> _Work to complete_
Every line from the one with "力，更在集团条线化管理、客户思维的落实上开了一个好头。随" through the last line below should be repeated exactly; pictures stay out of the copy.

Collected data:
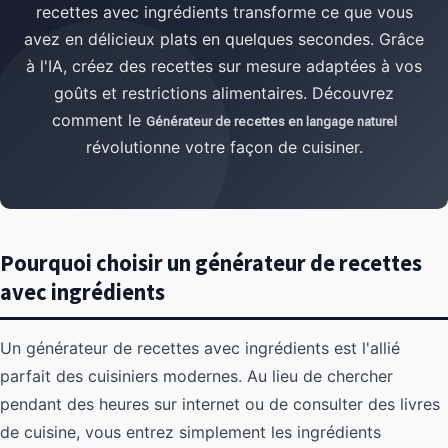
recettes avec ingrédients transforme ce que vous
avez en délicieux plats en quelques secondes. Grâce
à l'IA, créez des recettes sur mesure adaptées à vos
goûts et restrictions alimentaires. Découvrez
comment le
Générateur de recettes en langage naturel
révolutionne votre façon de cuisiner.
Pourquoi choisir un générateur de recettes
avec ingrédients
Un générateur de recettes avec ingrédients est l'allié
parfait des cuisiniers modernes. Au lieu de chercher
pendant des heures sur internet ou de consulter des livres
de cuisine, vous entrez simplement les ingrédients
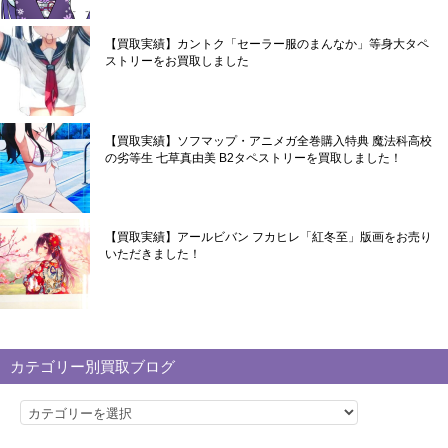
【買取実績】カントク「セーラー服のまんなか」等身大タペ
ストリーをお買取しました
【買取実績】ソフマップ・アニメガ全巻購入特典 魔法科高校
の劣等生 七草真由美 B2タペストリーを買取しました！
【買取実績】アールビバン フカヒレ「紅冬至」版画をお売り
いただきました！
カテゴリー別買取ブログ
カ
テ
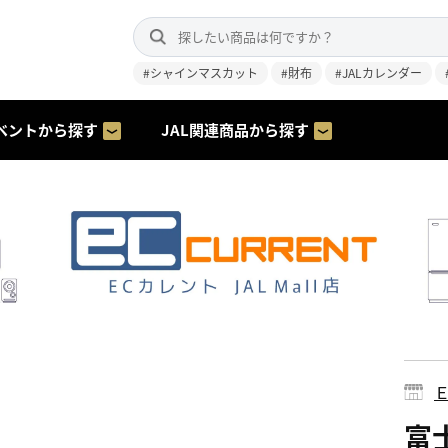
#シャインマスカット
#財布
#JALカレンダー
ベントから探す
JAL関連商品から探す
富士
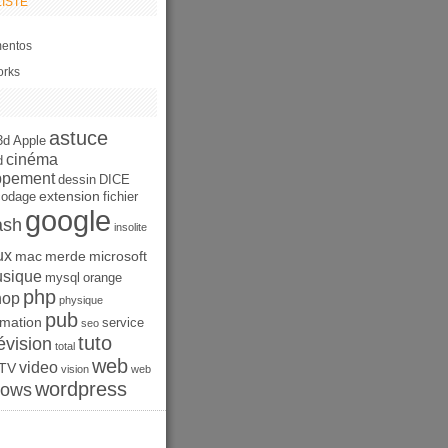
ISTE
entos
orks
astuce
3d
Apple
cinéma
d
ppement
dessin
DICE
extension
codage
fichier
google
ash
insolite
ux
mac
merde
microsoft
sique
mysql
orange
php
hop
physique
pub
mation
service
seo
tuto
évision
total
web
video
TV
vision
web
wordpress
dows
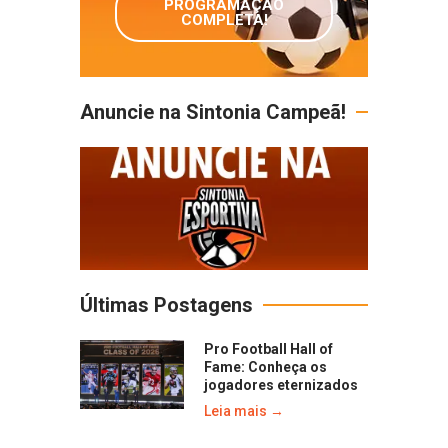
PROGRAMAÇÃO
COMPLETA!
Anuncie na Sintonia Campeã!
Últimas Postagens
Pro Football Hall of
Fame: Conheça os
jogadores eternizados
Leia mais →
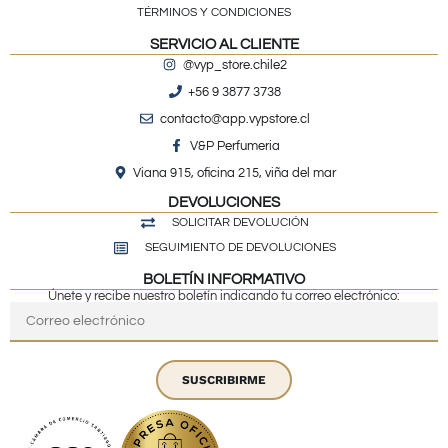
TÉRMINOS Y CONDICIONES
SERVICIO AL CLIENTE
@vyp_store.chile2
+56 9 3877 3738
contacto@app.vypstore.cl
V&P Perfumeria
Viana 915, oficina 215, viña del mar
DEVOLUCIONES
SOLICITAR DEVOLUCIÓN
SEGUIMIENTO DE DEVOLUCIONES
BOLETÍN INFORMATIVO
Únete y recibe nuestro boletín indicando tu correo electrónico:
SUSCRIBIRME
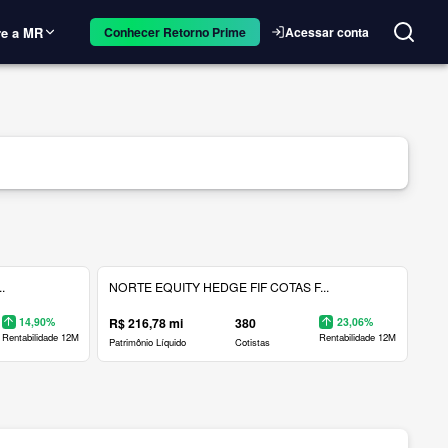
e a MR
Acessar conta
Conhecer Retorno Prime
.
NORTE EQUITY HEDGE FIF COTAS F...
14,90%
R$ 216,78 mi
380
23,06%
Rentabilidade 12M
Rentabilidade 12M
Patrimônio Líquido
Cotistas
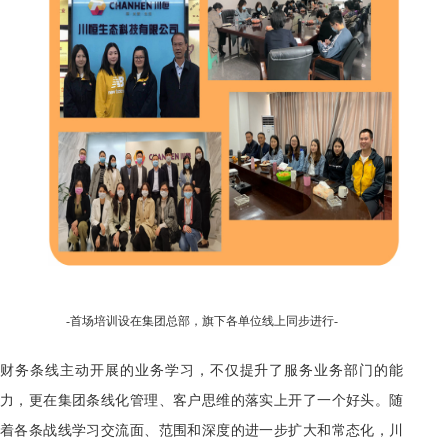
-首场培训设在集团总部，旗下各单位线上同步进行-
财务条线主动开展的业务学习，不仅提升了服务业务部门的能
力，更在集团条线化管理、客户思维的落实上开了一个好头。随
着各条战线学习交流面、范围和深度的进一步扩大和常态化，川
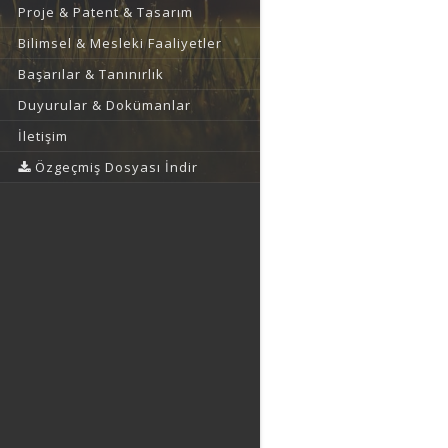
Proje & Patent & Tasarım
Bilimsel & Mesleki Faaliyetler
Başarılar & Tanınırlık
Duyurular & Dokümanlar
İletişim
Özgeçmiş Dosyası İndir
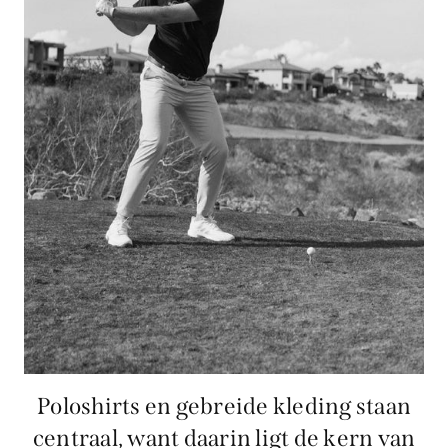
Poloshirts en gebreide kleding staan
centraal, want daarin ligt de kern van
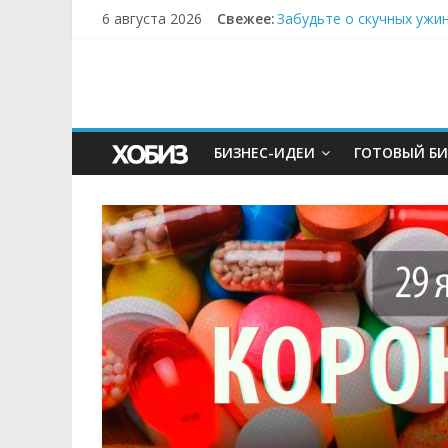
6 августа 2026
Свежее:
Забудьте о скучных ужи
Небо зовёт: как бизнес
Кофейная революция в м
Как простая наклейка з
Секрет супергидратации
БИЗНЕС-ИДЕИ
ГОТОВЫЙ БИ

> _Result below_
力，更在集团条线化管理、客户思维的落实上开了一个好头。随
着各条战线学习交流面、范围和深度的进一步扩大和常态化，川
Proje & Patent & Tasarım
Bilimsel & Mesleki Faaliyetler
Başarılar & Tanınırlık
Duyurular & Dokümanlar
İletişim
Özgeçmiş Dosyası İndir
Poloshirts en gebreide kleding staan
centraal, want daarin ligt de kern van
6 августа 2026
Свежее:
Забудьте о скучных ужи
Небо зовёт: как бизнес
Кофейная революция в м
Как простая наклейка з
Секрет супергидратации
БИЗНЕС-ИДЕИ
ГОТОВЫЙ БИ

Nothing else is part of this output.